"Huh?" I gasped. "Then what are they? What other kinds of—?"

"Why—er—" said Lance, "they're flower seeds."


I said, "Flower seeds! Sweet howling serpents of Sirius! Curl my hair and call me a chrysanthemum! Has the whole darned I.P.S. gone lah-dee-dah? Why in the name of—"

Biggs said soberly, "Now don't get upset, Sparks. It's not so silly as it sounds. As a matter of fact, it's one of the most intelligent moves I've ever known the stuffed sh—I mean, the officials of our company to make. You see, flower seeds are a great deal more valuable than vegetable seeds."

"Oh, yeah! Sure! That's easy to prove, too. When a man's starving, just give him his choice between a loaf of bread and an orchid corsage—"

"No, Sparks, that's not the situation at all. You see, the problem here is not one of feeding the Iapetan colonists. They have plenty to eat. The satellite is so near its mother planet that edible supplies can be imported in great quantities. And even though food concentrates are not always particularly tempting to the palate—"

"Like," I told him, "dead fish ain't always particularly pleasing to the nostrils—"
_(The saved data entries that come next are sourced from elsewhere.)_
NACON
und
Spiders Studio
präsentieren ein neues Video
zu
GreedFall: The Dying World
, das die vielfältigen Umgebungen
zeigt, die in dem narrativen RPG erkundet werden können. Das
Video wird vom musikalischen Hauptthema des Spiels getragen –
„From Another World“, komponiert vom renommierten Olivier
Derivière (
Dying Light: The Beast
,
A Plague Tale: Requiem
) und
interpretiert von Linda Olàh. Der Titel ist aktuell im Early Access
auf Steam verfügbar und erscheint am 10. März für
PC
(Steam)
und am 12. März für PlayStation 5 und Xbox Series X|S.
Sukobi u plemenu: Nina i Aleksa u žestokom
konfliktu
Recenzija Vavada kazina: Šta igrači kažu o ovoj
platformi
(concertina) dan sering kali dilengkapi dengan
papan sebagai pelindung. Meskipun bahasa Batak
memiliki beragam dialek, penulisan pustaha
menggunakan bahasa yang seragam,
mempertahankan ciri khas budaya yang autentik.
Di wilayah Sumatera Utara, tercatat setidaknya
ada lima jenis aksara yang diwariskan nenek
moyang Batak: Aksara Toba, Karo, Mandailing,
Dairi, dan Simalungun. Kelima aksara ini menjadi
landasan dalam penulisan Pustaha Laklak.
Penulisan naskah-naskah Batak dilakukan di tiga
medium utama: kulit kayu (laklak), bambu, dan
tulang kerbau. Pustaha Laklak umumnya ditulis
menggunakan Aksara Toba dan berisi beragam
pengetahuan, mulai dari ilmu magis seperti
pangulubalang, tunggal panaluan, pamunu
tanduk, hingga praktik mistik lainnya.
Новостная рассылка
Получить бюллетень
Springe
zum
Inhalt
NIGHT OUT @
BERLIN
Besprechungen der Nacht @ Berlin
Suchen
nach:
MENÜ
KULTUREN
"Nevertheless," continued Lancelot Biggs, "the Iapetan miners will have plenty of food. But to borrow an expression from a wise old book, 'Man does not live by bread alone.' There is such a thing, you know, as maintaining public morale, and one of the best ways of doing this is to offer people some small but tender fragment of beauty. Something to delight the eye with its color, soften the air with its fragrance. In short—flowers.

"You know, it's like some old Indian philosopher said way back in the 20th Century: If a man has but two coins in his pocket, he should take one of them and buy 'hyacinths wherewith to feed the soul'."